The root of many contact lens wearing patients’ dry eye symptoms may not be the lenses, but a different underlying etiology entirely, researchers from Berkeley report. While contact lens wear has been an established cause of dry eye, their study found nearly half of symptomatic contact lens wearers had symptoms of dry eye that were not contact lens–induced.

The investigation enrolled 92 participants who completed the Berkeley Dry Eye Flow Chart with and without their lenses. Other testing included ocular surface exams and dry eye questionnaires.

The study divided the subjects into three groups: asymptomatic contact lens wearers; symptomatic contact lens wearers who became asymptomatic after they removed their lenses; and symptomatic lens wearers who did not improve after they stopped wearing their contacts.

The investigators found 40% of subjects were asymptomatic, 33% had contact lens-induced dry eye and 27% had underlying physiological dry eye.

The researchers noted the visual analog scale ratings and ocular surface disease index and standard patient evaluation of eye dryness questionnaire scores were significantly better for the asymptomatic group but did not distinguish contact lens-induced dry eye from physiological dry eye.

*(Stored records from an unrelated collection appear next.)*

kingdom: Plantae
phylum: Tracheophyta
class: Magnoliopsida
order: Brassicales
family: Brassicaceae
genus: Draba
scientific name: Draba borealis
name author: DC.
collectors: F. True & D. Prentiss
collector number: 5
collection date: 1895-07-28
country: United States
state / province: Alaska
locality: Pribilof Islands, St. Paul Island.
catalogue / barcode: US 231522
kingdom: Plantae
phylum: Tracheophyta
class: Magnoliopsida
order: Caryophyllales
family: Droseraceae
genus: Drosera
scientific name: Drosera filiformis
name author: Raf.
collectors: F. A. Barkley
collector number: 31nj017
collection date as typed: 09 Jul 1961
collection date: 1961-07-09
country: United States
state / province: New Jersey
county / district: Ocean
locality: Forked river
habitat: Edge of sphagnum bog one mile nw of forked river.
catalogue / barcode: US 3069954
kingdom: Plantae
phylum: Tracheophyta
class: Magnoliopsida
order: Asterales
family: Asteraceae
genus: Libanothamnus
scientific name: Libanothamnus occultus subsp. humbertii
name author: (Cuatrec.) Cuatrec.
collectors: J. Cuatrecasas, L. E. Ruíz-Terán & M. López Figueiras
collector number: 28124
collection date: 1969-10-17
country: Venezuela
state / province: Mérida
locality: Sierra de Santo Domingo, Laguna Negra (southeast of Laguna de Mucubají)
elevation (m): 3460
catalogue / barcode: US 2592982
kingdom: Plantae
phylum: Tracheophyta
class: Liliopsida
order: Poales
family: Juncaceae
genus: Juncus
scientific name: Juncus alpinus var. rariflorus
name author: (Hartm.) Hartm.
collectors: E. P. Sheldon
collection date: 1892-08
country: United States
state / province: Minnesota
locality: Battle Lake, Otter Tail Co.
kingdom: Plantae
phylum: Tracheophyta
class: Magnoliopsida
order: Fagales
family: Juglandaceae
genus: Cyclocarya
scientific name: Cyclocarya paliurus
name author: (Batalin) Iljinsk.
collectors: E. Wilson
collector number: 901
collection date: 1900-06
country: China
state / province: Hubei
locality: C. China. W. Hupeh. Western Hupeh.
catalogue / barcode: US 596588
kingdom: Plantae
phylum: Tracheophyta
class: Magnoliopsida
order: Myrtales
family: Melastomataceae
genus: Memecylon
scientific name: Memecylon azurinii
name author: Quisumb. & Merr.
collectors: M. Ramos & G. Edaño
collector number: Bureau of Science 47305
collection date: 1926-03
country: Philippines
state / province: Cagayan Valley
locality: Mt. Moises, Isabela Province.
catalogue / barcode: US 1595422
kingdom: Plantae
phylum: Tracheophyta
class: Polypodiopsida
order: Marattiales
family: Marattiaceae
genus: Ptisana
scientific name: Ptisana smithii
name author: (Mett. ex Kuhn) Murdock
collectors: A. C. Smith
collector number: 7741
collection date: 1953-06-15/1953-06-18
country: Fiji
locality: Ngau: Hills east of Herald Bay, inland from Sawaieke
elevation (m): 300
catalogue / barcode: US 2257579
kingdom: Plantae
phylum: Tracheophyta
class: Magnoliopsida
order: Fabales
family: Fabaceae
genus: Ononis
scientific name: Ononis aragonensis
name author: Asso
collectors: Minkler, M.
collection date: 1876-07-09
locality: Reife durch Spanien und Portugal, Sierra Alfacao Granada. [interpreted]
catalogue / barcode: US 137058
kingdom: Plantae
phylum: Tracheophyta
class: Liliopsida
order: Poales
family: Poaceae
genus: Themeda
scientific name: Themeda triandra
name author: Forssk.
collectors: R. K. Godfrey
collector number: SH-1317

Additionally, the study found the physiological dry eye group was significantly worse than both the contact lens-induced dry eye and asymptomatic groups in pre-corneal noninvasive tear break-up time (8.2 seconds in the physiological group vs. 12.3 seconds in the contact-lens induced group and 14.3 seconds in the asymptomatic group), anterior displacement of the line of Marx and superior conjunctival staining.

The asymptomatic and contact lens-induced dry eye groups showed similar clinical signs, whereas the contact lens-induced dry eye and physiological dry eye groups were more similar in reported symptoms, the study noted.

Many contact lens wearers presenting with dryness symptoms have an underlying dry eye condition and won’t respond to treatments aimed at changing lenses or solutions, the researchers said. Contradictory results from research studies of dry eye in contact lens wearers could be due in part to a failure to distinguish subjects with symptoms due specifically to contact lens wear from those whose symptoms have underlying causes unrelated to contact lens wear, they added.

“It is critical for clinicians and researchers both, once a contact lens wearer has presented with symptoms, to investigate further using a combination of questionnaire instruments, clinical assessments and objective measurements to determine the underlying causes or contributing factors, to achieve successful patient treatment and valid, generalizable clinical study results,” the researchers wrote in their paper.

Molina K, Graham AD, Yeh T. et al. Not all dry eye in contact lens wear is contact lens-induced. Eye Contact Lens. September 10, 2019. [Epub ahead of print].